2nd update: As I mentioned earlier, below, as someone who routinely mixes up words in speech, I'm somewhat forgiving when people say the wrong thing, even with the Obama-Osama stuff. It's odd that certain networks seem inclined to have on people who commit this error more frequently. But how is this an error? And doesn't suggesting that the killing of a presidential candidate would be a good thing enough to bring a visit from the Secret Service?
Earlier: Would everyone--ex-presidential candidates, newspapers, etc. STOP it with the Barack Obama and assassination-by-gun comments and "artwork"?
What was Mike Huckabee trying to say? His apology doesn't explain it at all and no one appears to have asked him, at last at this statement:
It seems legit, to me, to report on fears that are circulating about Obama's safety--some of the liberal political web sites I read were angry when The New York Times wrote about it a while back but it's reality.
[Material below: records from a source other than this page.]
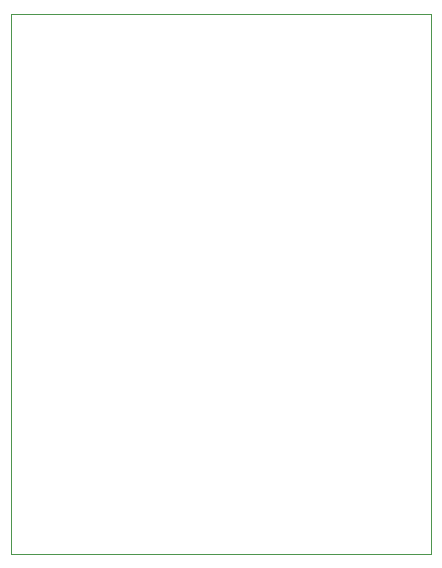
<source format=gbr>
G04 (created by PCBNEW (2013-may-18)-stable) date Wed 08 Oct 2014 11:37:39 BST*
%MOIN*%
G04 Gerber Fmt 3.4, Leading zero omitted, Abs format*
%FSLAX34Y34*%
G01*
G70*
G90*
G04 APERTURE LIST*
%ADD10C,0.00590551*%
%ADD11C,0.00393701*%
G04 APERTURE END LIST*
G54D10*
G54D11*
X144500Y-89000D02*
X144500Y-87500D01*
X158500Y-89000D02*
X158500Y-87500D01*
X158000Y-105500D02*
X158500Y-105500D01*
X158000Y-87500D02*
X158500Y-87500D01*
X144500Y-105500D02*
X144500Y-89000D01*
X158000Y-105500D02*
X144500Y-105500D01*
X158500Y-89000D02*
X158500Y-105500D01*
X144500Y-87500D02*
X158000Y-87500D01*
M02*

</source>
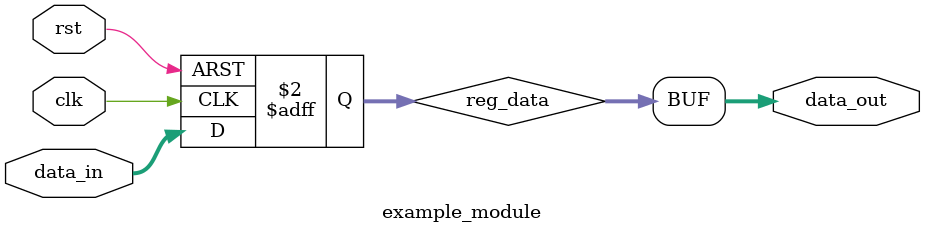
<source format=v>
module example_module(
  input clk,                  // Input port for clock signal
  input rst,                  // Input port for reset signal
  input [7:0] data_in,        // Input port for data (8 bits wide)
  output [7:0] data_out       // Output port for data (8 bits wide)
);

  reg [7:0] reg_data;         // Define a register called "reg_data" that is 8 bits wide

  always @(posedge clk or posedge rst) begin  // Execute the block of code on the rising edge of "clk" or "rst"
    if (rst) begin                            // If the "rst" signal is high (i.e., asserted)
      reg_data <= 8'h00;                      // Set the value of "reg_data" to 0, 8 bit(') constant of 00 as no 0x
    end else begin                            // Otherwise (i.e., if "rst" is low)
      reg_data <= data_in;                    // Set the value of "reg_data" to the value of "data_in"
    end
  end

  // assign is for input and output equalities 
  assign data_out = reg_data;  // Assign the value of "reg_data" to "data_out"

endmodule

</source>
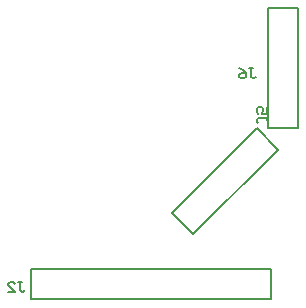
<source format=gbo>
G04 Layer_Color=32896*
%FSLAX25Y25*%
%MOIN*%
G70*
G01*
G75*
%ADD42C,0.00787*%
%ADD43C,0.00700*%
D42*
X124535Y99500D02*
X134535D01*
Y59500D02*
Y99500D01*
X124535Y59500D02*
X134535D01*
X124535D02*
Y99500D01*
X120802Y59528D02*
X127873Y52457D01*
X99589Y24173D02*
X127873Y52457D01*
X92518Y31244D02*
X99589Y24173D01*
X92518Y31244D02*
X120802Y59528D01*
X125535Y2500D02*
Y12500D01*
X45535Y2500D02*
X125535D01*
X45535D02*
Y12500D01*
X125535D01*
D43*
X41336Y8299D02*
X42436D01*
X41886D01*
Y5550D01*
X42436Y5000D01*
X42986D01*
X43535Y5550D01*
X38037Y5000D02*
X40236D01*
X38037Y7199D01*
Y7749D01*
X38587Y8299D01*
X39687D01*
X40236Y7749D01*
X124144Y63390D02*
Y62290D01*
Y62840D01*
X121395D01*
X120845Y62290D01*
Y61740D01*
X121395Y61190D01*
X124144Y66689D02*
Y64490D01*
X122494D01*
X123044Y65589D01*
Y66139D01*
X122494Y66689D01*
X121395D01*
X120845Y66139D01*
Y65039D01*
X121395Y64490D01*
X118372Y79542D02*
X119471D01*
X118921D01*
Y76793D01*
X119471Y76243D01*
X120021D01*
X120571Y76793D01*
X115073Y79542D02*
X116172Y78992D01*
X117272Y77893D01*
Y76793D01*
X116722Y76243D01*
X115622D01*
X115073Y76793D01*
Y77343D01*
X115622Y77893D01*
X117272D01*
M02*

</source>
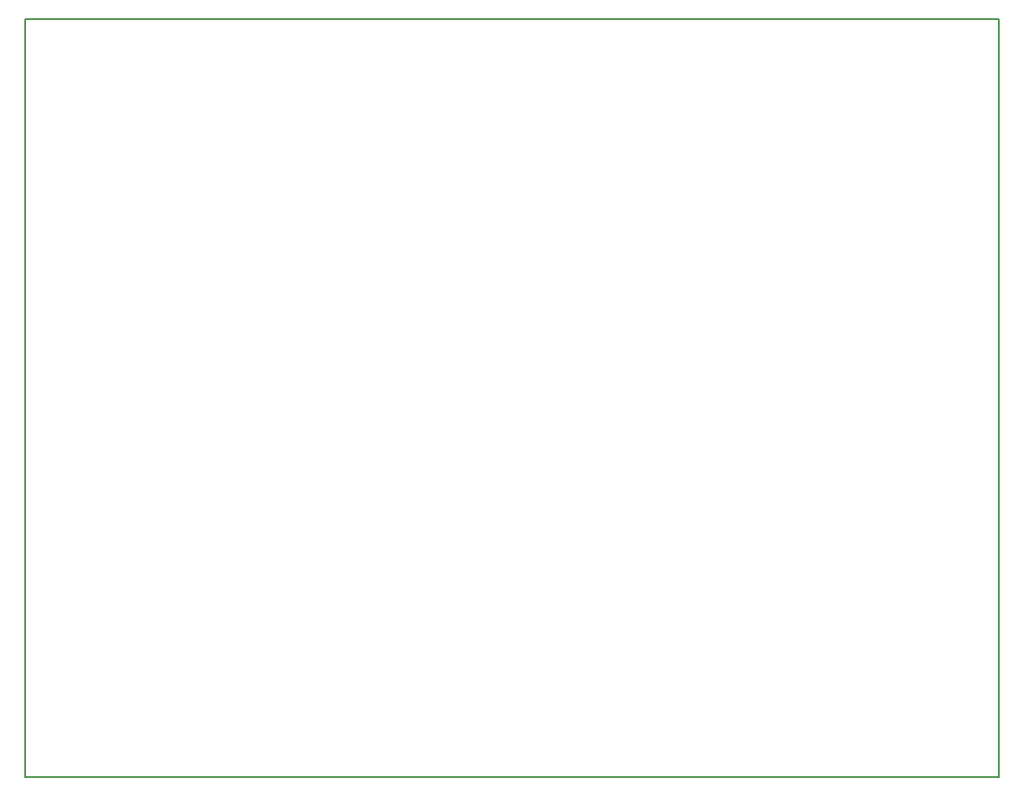
<source format=gbr>
G04 #@! TF.GenerationSoftware,KiCad,Pcbnew,(5.1.2)-1*
G04 #@! TF.CreationDate,2019-05-30T03:48:06-07:00*
G04 #@! TF.ProjectId,dsp2,64737032-2e6b-4696-9361-645f70636258,rev?*
G04 #@! TF.SameCoordinates,Original*
G04 #@! TF.FileFunction,Profile,NP*
%FSLAX46Y46*%
G04 Gerber Fmt 4.6, Leading zero omitted, Abs format (unit mm)*
G04 Created by KiCad (PCBNEW (5.1.2)-1) date 2019-05-30 03:48:07*
%MOMM*%
%LPD*%
G04 APERTURE LIST*
%ADD10C,0.150000*%
G04 APERTURE END LIST*
D10*
X59000000Y-90000000D02*
X59000000Y-16000000D01*
X154000000Y-90000000D02*
X59000000Y-90000000D01*
X154000000Y-16000000D02*
X154000000Y-90000000D01*
X59000000Y-16000000D02*
X154000000Y-16000000D01*
M02*

</source>
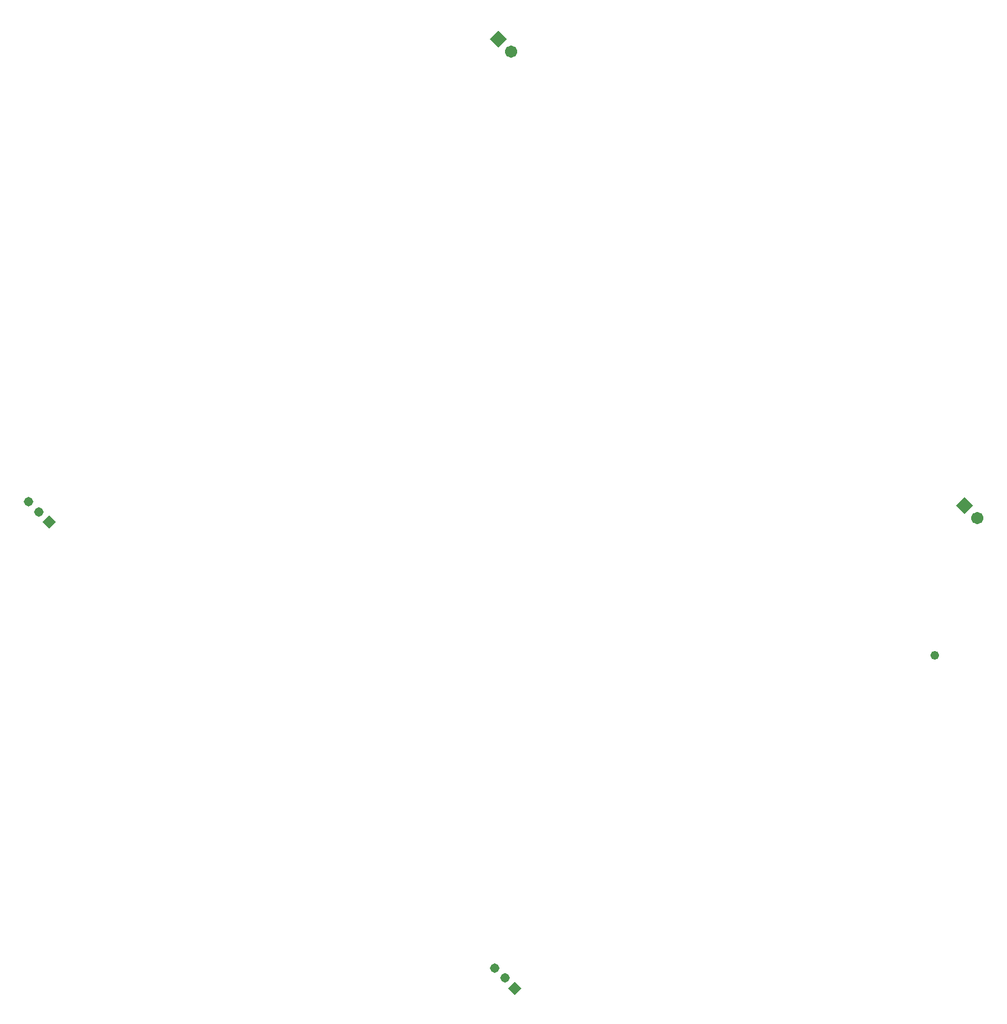
<source format=gbr>
G04 EAGLE Gerber RS-274X export*
G75*
%MOMM*%
%FSLAX34Y34*%
%LPD*%
%INSoldermask Bottom*%
%IPPOS*%
%AMOC8*
5,1,8,0,0,1.08239X$1,22.5*%
G01*
%ADD10R,1.311200X1.311200*%
%ADD11C,1.311200*%
%ADD12R,1.711200X1.711200*%
%ADD13C,1.711200*%
%ADD14C,1.209600*%


D10*
G36*
X14189Y-654918D02*
X23460Y-664189D01*
X14189Y-673460D01*
X4918Y-664189D01*
X14189Y-654918D01*
G37*
D11*
X47Y-650047D03*
X-14095Y-635905D03*
D10*
G36*
X-635811Y-4918D02*
X-626540Y-14189D01*
X-635811Y-23460D01*
X-645082Y-14189D01*
X-635811Y-4918D01*
G37*
D11*
X-649953Y-47D03*
X-664095Y14095D03*
D12*
G36*
X641134Y-3052D02*
X629034Y9048D01*
X641134Y21148D01*
X653234Y9048D01*
X641134Y-3052D01*
G37*
D13*
X658811Y-8629D03*
D12*
G36*
X-9048Y646884D02*
X-21148Y658984D01*
X-9048Y671084D01*
X3052Y658984D01*
X-9048Y646884D01*
G37*
D13*
X8629Y641307D03*
D14*
X600000Y-200000D03*
M02*

</source>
People are worried about his safety, just as many people feared for Ted Kennedy's safety when he still aspired to be president. (Not to mention that disgusting radio guy who played music from the Dead Kennedys in the background of news about Ted's cancer.)
And there's a nugget of newsworthiness in the story from the weekly linked above that reports on investigations of nutjobs who are making increasing noise about what they'd like to see happen to Obama. Seems to me that now is the time to err on the side of caution and stop going for the "edgy" art at the expense of common @#@# sense.
UPDATE. Didn't we just agree to say nothing further about assassinations? Really, now, Hillary. There are times when the prize is not worth the diminution of the person. So many times, what she or her underlings have said on the campaign trail have often almost made sense at the same time they've managed to offend. (And I could see myself blurting out something akin to what she said, under the circumstances, meaning to stress the timetable.) But, really? Is that what was going on here? Obama fans see a pattern. Given the other assassination-comment miscues or not-miscues during this campaign, it's tough to see how a professional, seasoned candidate would want to mention RFK's murder. Anyone alive at the time must certainly remember the horror and the sick feeling, the dread, that accompanied the news of his shooting. Not another. Not JFK and then Dr. King and then Bobby. Greg Mitchell writes about watching RFK's last speech and then realizing something was horribly wrong before hearing the news that Kennedy had been shot. (My own memory is of waking up to a clock-radio alarm, getting ready for school and wondering why people were talking about Kennedy being shot, thinking they were talking about JFK. And then discovering the sickening, crushing news that there'd been yet another assassination attempt.)
It is not something to be used as a signpost on a campaign trail.
As a marbled-mouthed person, I tend to be inclined to forgive a lot of goofy things said on the marathon we call a campaign. And I have complained, professionally and privately, about the obvious sexism that has infected some political coverage. But there are limits, a point where things said can no longer be seen as just mistakes.
Oh, and here's a vaguely related link, a look at how the fake "Obama is a Muslim" garbage got started. Hint, it's not because a bunch of ignorant voters were sittin' around the kitchen table and came up with it. Think Swift Boat types.
And, just for the record, in the primary I did not vote for Obama. Or Hillary.